New-ish release: ADOM
ADOM is not new. In fact, ADOM has been around for literally decades. According to creator Thomas Biskup, ADOM (short for “Ancient Domains of Mystery”) is one of the Big Five roguelikes in existence, notable in large part for being the first roguelike to add to include “vibrant towns, NPC dialog, and quests” to the traditional, straightforward dungeon crawling that was the focus of its predecessors.
The narrative premise:
Deep in the mountainous ranges of the Drakalor Chain, Chaos has broken through into Ancardia and it’s up to you to decide the fate of the entire realm. You control a single character with a wildy varying set of skills, talents, spells and other abilities. Customized equipment makes each race/class combination a very different experience. Explore a mostly randomized underworld, fight monsters, loot treasures and uncover the many secrets lurking in the world of Ancardia.
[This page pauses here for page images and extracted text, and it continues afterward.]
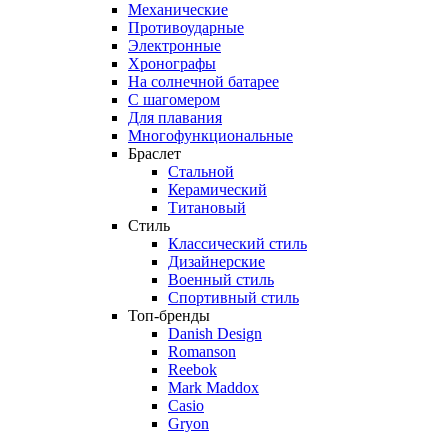
Механические
Противоударные
Электронные
Хронографы
На солнечной батарее
С шагомером
Для плавания
Многофункциональные
Браслет
Стальной
Керамический
Титановый
Стиль
Классический стиль
Дизайнерские
Военный стиль
Спортивный стиль
Топ-бренды
Danish Design
Romanson
Reebok
Mark Maddox
Casio
Gryon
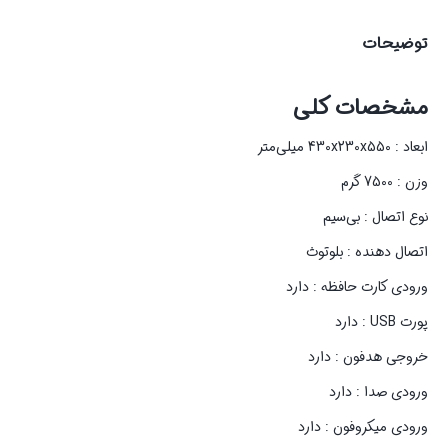
توضیحات
مشخصات کلی
ابعاد : 430x230x550 میلی‌متر
وزن : 7500 گرم
نوع اتصال : بی‌سیم
اتصال دهنده : بلوتوث
ورودی کارت حافظه : دارد
پورت USB : دارد
خروجی هدفون : دارد
ورودی صدا : دارد
ورودی میکروفون : دارد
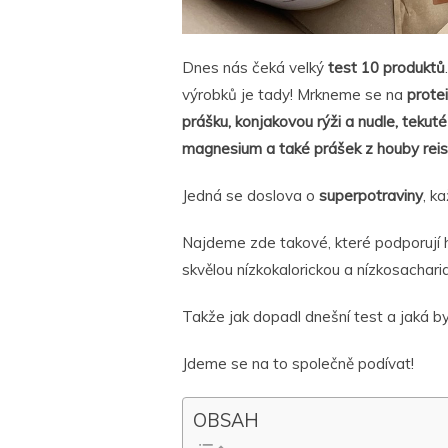
Dnes nás čeká velký
test 10 produktů
výrobků je tady! Mrkneme se na
protei
prášku, konjakovou rýži a nudle, tekuté
magnesium a také prášek z houby reis
Jedná se doslova o
superpotraviny
, k
Najdeme zde takové, které podporují hu
skvělou nízkokalorickou a nízkosachar
Takže jak dopadl dnešní test a jaká b
Jdeme se na to společně podívat!
OBSAH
So what’s “new-ish” about this? Well, y’see, ADOM had a successful Indiegogo campaign back in 2012 that allowed Biskup to expand it with lots of neat new features, including graphical tilesets and 3D support. You can see the fancy new graphical presentation in ADOM’s new trailer:
So that’s that–this game is old as dirt, but the new version is, y’know, new. What’s more, after a whopping 20 years of active development, Biskup has just successfully concluded his campaign to get the game onto Steam, where it will presumably be available in short order. In the meantime, you can download the latest version of the game for free from this page. It comes in Windows, Mac OSX and Linux flavors.
Also, one last thing: even though I am manifestly terrible at roguelikes, I will be trying this one out in the near future! (And probably dying. And recording it. Sigh.)